— begin Input material —

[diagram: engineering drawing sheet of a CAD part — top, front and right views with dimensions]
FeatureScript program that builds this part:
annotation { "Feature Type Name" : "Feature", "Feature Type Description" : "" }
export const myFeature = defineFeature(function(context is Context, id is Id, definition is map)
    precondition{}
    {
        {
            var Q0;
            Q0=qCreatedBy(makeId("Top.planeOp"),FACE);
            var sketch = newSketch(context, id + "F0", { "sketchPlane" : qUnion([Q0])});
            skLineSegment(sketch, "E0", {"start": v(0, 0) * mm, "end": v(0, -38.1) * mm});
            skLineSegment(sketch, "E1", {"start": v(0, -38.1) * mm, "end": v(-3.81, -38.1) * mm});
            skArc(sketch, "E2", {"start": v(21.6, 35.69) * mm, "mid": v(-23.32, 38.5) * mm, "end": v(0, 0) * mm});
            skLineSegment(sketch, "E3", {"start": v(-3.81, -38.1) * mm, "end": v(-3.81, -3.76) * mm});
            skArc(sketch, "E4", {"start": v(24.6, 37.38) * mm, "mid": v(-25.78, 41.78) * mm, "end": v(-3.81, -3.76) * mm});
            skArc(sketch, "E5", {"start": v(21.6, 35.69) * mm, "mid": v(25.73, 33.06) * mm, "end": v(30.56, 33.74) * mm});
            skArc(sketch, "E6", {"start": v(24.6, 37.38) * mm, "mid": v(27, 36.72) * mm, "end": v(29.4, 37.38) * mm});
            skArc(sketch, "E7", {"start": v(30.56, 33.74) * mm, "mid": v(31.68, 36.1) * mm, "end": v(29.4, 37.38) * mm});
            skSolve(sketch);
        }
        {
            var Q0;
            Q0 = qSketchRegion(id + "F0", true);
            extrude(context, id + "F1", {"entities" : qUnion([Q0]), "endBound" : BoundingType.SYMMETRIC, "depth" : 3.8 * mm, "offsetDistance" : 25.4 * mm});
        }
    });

— end Input material —

## Task to complete
Write out all of the material above word for word, keeping every line and symbol unchanged.

## Response to this task
[diagram: engineering drawing sheet of a CAD part — top, front and right views with dimensions]
FeatureScript program that builds this part:
annotation { "Feature Type Name" : "Feature", "Feature Type Description" : "" }
export const myFeature = defineFeature(function(context is Context, id is Id, definition is map)
    precondition{}
    {
        {
            var Q0;
            Q0=qCreatedBy(makeId("Top.planeOp"),FACE);
            var sketch = newSketch(context, id + "F0", { "sketchPlane" : qUnion([Q0])});
            skLineSegment(sketch, "E0", {"start": v(0, 0) * mm, "end": v(0, -38.1) * mm});
            skLineSegment(sketch, "E1", {"start": v(0, -38.1) * mm, "end": v(-3.81, -38.1) * mm});
            skArc(sketch, "E2", {"start": v(21.6, 35.69) * mm, "mid": v(-23.32, 38.5) * mm, "end": v(0, 0) * mm});
            skLineSegment(sketch, "E3", {"start": v(-3.81, -38.1) * mm, "end": v(-3.81, -3.76) * mm});
            skArc(sketch, "E4", {"start": v(24.6, 37.38) * mm, "mid": v(-25.78, 41.78) * mm, "end": v(-3.81, -3.76) * mm});
            skArc(sketch, "E5", {"start": v(21.6, 35.69) * mm, "mid": v(25.73, 33.06) * mm, "end": v(30.56, 33.74) * mm});
            skArc(sketch, "E6", {"start": v(24.6, 37.38) * mm, "mid": v(27, 36.72) * mm, "end": v(29.4, 37.38) * mm});
            skArc(sketch, "E7", {"start": v(30.56, 33.74) * mm, "mid": v(31.68, 36.1) * mm, "end": v(29.4, 37.38) * mm});
            skSolve(sketch);
        }
        {
            var Q0;
            Q0 = qSketchRegion(id + "F0", true);
            extrude(context, id + "F1", {"entities" : qUnion([Q0]), "endBound" : BoundingType.SYMMETRIC, "depth" : 3.8 * mm, "offsetDistance" : 25.4 * mm});
        }
    });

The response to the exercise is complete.